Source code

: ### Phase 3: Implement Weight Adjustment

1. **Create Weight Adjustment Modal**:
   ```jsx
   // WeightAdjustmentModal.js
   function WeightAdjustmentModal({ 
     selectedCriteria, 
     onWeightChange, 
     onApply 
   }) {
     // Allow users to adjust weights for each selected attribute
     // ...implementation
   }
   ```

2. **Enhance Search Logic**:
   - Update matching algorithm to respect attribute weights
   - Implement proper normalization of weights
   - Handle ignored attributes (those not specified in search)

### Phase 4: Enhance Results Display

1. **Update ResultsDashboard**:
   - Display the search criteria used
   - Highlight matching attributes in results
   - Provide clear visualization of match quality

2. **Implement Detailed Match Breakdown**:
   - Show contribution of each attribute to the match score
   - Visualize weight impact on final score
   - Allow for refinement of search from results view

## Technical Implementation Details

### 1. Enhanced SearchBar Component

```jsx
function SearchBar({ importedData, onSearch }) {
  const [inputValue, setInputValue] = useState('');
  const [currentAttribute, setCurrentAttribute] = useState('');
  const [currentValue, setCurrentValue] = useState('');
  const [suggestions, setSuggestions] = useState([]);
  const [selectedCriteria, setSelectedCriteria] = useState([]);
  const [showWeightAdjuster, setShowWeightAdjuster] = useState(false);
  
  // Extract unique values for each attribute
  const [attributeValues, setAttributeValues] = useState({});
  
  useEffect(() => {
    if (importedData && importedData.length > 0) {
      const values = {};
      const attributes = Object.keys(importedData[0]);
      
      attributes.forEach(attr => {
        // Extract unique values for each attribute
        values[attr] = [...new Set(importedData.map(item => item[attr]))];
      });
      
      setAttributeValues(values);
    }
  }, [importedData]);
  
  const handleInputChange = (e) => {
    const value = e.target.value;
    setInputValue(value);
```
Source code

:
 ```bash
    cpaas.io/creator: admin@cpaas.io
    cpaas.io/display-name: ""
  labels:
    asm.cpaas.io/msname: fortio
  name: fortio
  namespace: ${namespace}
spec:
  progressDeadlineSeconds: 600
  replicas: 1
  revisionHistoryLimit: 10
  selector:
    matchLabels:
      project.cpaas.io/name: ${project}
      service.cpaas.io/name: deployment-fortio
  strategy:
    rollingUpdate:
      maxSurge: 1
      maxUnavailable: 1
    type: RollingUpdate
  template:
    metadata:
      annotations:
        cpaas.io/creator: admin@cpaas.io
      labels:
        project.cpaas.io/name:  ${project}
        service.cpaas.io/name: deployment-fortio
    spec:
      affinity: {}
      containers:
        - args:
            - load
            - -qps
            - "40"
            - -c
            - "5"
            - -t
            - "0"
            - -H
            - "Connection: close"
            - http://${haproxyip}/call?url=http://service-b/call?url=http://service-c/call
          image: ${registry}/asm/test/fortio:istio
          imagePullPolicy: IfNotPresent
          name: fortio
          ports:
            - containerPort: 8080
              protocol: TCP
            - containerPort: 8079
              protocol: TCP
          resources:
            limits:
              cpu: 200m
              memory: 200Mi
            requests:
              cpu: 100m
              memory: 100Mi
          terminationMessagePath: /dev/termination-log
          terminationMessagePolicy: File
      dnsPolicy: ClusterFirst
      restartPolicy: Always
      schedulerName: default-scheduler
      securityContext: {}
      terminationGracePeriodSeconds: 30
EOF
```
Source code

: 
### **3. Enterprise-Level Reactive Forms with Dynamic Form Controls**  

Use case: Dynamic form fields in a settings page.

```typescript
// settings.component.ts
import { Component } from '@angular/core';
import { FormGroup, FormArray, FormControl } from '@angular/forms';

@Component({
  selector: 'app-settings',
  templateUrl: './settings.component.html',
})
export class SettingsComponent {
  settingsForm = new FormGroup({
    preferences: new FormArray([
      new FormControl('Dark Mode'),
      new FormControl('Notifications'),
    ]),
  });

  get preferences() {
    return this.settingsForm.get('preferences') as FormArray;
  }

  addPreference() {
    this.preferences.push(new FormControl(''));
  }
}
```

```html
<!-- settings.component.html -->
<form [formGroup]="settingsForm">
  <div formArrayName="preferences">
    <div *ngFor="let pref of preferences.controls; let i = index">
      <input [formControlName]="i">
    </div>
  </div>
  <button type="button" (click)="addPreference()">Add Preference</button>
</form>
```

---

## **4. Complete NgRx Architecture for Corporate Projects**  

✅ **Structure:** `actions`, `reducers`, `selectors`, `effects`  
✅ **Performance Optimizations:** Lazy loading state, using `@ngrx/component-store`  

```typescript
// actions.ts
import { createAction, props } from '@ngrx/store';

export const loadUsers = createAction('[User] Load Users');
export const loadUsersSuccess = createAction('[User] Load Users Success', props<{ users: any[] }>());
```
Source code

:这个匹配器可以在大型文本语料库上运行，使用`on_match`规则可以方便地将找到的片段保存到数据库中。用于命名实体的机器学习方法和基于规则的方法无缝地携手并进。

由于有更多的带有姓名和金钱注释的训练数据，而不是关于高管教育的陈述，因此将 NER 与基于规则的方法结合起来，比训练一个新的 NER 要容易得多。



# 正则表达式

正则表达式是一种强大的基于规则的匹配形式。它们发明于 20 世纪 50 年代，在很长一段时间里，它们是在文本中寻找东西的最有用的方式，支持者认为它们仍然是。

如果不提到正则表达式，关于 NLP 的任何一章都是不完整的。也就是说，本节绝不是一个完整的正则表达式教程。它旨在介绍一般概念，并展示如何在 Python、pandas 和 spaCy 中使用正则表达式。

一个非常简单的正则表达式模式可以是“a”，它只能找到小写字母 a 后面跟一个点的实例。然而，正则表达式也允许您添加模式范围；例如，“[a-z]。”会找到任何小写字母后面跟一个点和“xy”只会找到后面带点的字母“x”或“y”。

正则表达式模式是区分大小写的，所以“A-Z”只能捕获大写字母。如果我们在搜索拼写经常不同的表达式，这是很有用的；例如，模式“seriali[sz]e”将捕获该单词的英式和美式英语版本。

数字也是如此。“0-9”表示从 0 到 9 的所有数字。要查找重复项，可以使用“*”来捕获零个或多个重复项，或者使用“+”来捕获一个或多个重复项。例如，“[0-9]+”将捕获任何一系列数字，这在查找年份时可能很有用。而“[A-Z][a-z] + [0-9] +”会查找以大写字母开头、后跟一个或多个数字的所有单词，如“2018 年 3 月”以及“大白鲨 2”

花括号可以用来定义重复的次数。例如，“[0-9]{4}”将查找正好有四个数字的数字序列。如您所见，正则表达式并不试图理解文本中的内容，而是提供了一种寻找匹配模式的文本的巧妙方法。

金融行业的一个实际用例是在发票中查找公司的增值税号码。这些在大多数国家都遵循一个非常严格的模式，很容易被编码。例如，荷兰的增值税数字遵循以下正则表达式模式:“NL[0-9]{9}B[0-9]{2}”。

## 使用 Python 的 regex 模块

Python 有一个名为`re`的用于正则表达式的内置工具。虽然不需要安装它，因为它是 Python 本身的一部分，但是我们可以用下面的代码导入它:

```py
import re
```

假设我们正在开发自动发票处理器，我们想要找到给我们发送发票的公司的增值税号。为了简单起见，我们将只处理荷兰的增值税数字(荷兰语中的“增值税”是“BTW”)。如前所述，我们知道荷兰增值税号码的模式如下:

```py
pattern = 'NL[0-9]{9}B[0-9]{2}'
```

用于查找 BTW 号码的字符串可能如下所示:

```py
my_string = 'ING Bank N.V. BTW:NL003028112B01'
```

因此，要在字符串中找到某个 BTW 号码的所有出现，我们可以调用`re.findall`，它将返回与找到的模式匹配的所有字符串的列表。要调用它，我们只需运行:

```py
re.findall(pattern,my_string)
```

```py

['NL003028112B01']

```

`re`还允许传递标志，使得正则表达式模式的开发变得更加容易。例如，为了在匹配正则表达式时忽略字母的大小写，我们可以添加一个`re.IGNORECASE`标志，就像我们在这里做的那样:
□ □ □ □ □
→ The problem
Go through the material above, and wherever a line holds the word "Extract", copy it.

→ Task solution
  // Extract unique values for each attribute
        // Extract unique values for each attribute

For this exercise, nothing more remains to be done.